Orientalism

Orientalism

Orientalism, according to Edward Said, is a discourse. One, in which, words, concepts, ideas and terms, are constantly allowed to inter-marry with one another, with the ardent purpose of producing one narrative. The singularity of this narrative, in turn, becomes a monopoly of knowledge. A monopoly, that is further supported by a vast army of scholars, thinkers, think tanks, and government authorities. All with the aim to "reproduce" the region, or, the world, in the image with which it was first found; or, perceived to have been found. Orientalism, for the lack of a better word, is another culture imposing its views and values on the other; only to allow it to grow, prosper, and flourish with time.

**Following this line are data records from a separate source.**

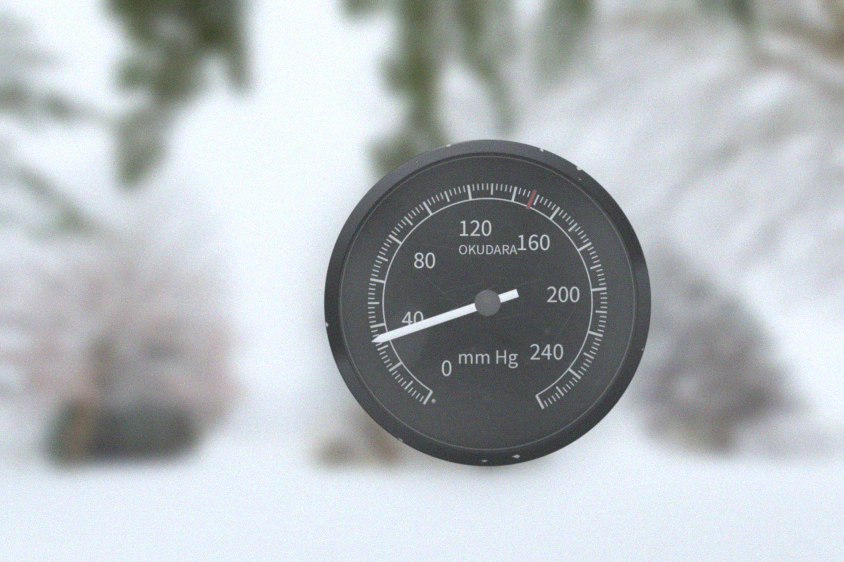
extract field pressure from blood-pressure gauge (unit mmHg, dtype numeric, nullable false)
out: 34 mmHg
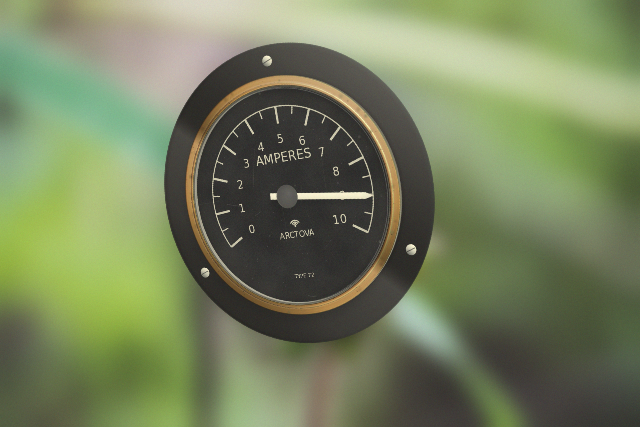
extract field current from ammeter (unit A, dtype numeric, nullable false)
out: 9 A
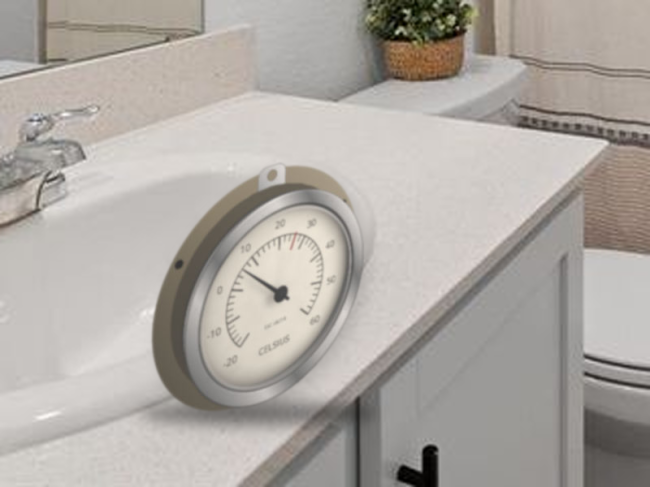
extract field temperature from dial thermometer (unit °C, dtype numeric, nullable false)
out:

For example, it has been close to half a millennium, that the Arabs have been described as a people of driven by perpetual lust and debauchery. The idea remains poignant today as it was five hundred years ago. Yet, "Orientalism," as written by Edward Said in 1977, also argued that each idea or concept is fluid. With time, what seems stable will also undergo dramatic change. Nothing stays the same. Even Islam, a religion that is based on the concept of Tawhid, or, the one-ness of God, is subject to impressive interpretations and intellectual combats.

Some argue that the one-ness of God presupposes the creation of a totalitarian theocratic state. Others argue that the one-ness of God must be open to permissive interpretation by all sides, granted the Quranic verse that "to each their religions." What is one and many ? What is many and one ? Orientalism, contrary to the belief that it is merely a tract that seeks to underscore the Western domination of the "East," speaks of the very fluidity of the concept; indeed any concept. Even "America," is now subject to the reclaim of the American right wing with the election of President Trump. Everything that is contestable will be re-contested. "Orientalism," harks at this divisive idea more than anything else. All things are never the same.

However, granted the interpolation of Western foreign policy in "Orientalism," this book is also read as a vindictive condemnation of all that is wrong with the West; including the tendency of the West to dominate others. While the West has indeed colonized close to 85 per cent of the world's entire surface in the 19th, the West has also relinquished its control.

No where has there been a greater attempt to unhinge oneself from the other."Orientalism," hints at both and all possibilities. But to great many who read it, it is regarded as a Bible of anti Westernism; when in fact it never was. Therein, the peculiar paradox and legacy of the late Edward Said, who was a well known pianist and humanist.